As palavras saem tão naturais, tão sinceras, que sinto meu coração falhar uma batida.
Lucas desvia o olhar rapidamente, voltando a se concentrar nos ovos, como se não tivesse acabado de dizer algo que mexeu completamente comigo.
— Gosta de bacon? — pergunta, mudando de assunto de forma tão abrupta que quase me faz rir.
Assinto, sem comentar. Porque está claro que ele percebeu que se expôs demais e agora está recuando.
Alguns minutos depois, Lucas coloca um prato na minha frente com ovos mexidos, bacon e torradas.
— Uau — digo, impressionada. — Você realmente sabe cozinhar.
— Te avisei — responde, sentando-se no banco ao meu lado, voltando ao tom casual.
Dou a primeira garfada e… está delicioso.
— Ok, admito — digo, pegando mais um pedaço de bacon. — Você é bom nisso.
— Sou bom em várias coisas — ele responde, e o tom sugere que não está falando só de cozinhar.
Reviro os olhos, mas não consigo segurar o sorriso.
Comemos em silêncio por alguns minutos, até que percebo Lucas me observando.
— O quê? — pergunto, limpando a boca com o guardanapo. — Meu rosto está sujo?

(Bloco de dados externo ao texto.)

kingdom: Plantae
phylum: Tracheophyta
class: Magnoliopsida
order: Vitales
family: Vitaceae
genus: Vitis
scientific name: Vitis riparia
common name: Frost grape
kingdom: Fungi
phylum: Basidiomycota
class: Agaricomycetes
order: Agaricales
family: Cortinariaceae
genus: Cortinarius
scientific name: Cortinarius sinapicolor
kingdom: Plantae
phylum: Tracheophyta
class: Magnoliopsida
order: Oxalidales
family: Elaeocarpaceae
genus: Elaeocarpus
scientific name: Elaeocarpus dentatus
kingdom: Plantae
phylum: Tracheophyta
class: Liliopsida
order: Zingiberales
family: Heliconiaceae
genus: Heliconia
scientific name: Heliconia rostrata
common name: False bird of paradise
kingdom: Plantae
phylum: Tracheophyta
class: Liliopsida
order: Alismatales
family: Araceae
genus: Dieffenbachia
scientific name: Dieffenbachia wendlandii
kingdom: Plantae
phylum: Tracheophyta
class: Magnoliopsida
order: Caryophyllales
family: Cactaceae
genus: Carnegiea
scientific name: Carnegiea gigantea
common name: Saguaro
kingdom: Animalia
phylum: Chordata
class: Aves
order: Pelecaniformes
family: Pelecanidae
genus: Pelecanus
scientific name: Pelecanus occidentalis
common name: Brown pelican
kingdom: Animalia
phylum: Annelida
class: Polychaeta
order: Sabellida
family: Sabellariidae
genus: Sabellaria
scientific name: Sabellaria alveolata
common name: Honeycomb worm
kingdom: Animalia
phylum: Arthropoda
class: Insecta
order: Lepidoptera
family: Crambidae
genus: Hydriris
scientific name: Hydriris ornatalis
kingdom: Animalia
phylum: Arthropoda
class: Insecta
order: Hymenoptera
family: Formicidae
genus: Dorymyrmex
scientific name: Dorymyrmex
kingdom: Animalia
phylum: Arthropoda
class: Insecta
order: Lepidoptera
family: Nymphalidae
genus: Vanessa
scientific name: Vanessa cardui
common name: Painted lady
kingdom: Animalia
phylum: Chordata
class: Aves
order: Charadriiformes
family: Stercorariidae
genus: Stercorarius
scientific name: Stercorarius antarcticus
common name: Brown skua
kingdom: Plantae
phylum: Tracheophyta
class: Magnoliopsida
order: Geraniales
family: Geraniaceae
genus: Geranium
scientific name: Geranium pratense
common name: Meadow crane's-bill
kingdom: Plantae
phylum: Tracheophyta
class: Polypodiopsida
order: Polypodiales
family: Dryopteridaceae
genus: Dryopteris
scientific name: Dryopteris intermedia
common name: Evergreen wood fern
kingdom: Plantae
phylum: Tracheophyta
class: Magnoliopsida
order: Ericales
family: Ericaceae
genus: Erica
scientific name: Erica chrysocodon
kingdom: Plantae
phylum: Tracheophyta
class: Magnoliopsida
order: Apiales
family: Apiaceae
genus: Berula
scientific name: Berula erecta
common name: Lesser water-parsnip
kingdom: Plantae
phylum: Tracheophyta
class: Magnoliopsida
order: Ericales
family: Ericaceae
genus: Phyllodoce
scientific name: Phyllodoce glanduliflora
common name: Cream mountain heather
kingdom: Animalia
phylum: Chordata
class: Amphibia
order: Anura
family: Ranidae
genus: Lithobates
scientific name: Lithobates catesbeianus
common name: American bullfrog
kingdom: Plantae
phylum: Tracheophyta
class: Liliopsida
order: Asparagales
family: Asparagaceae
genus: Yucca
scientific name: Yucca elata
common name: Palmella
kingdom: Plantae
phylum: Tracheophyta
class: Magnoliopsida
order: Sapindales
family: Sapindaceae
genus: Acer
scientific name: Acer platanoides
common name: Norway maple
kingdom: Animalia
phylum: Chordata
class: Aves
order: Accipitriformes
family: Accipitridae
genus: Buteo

— Não — ele responde, sorrindo de lado. — Só… gosto de te ver assim.
— Assim como?
— Relaxada. Confortável. Sem aquela formalidade irritante do “Sr. Sinclair” — diz, fazendo uma imitação péssima da minha voz.
— Eu não falo assim!
— Fala, sim. Sempre toda certinha, profissional… como se nunca tivesse gemido meu nome.
Sinto meu rosto explodir em chamas, e ele ri, claramente se divertindo com minha vergonha.
— Não fica assim — diz, puxando minha banqueta para mais perto. — Você fica ainda mais linda quando cora.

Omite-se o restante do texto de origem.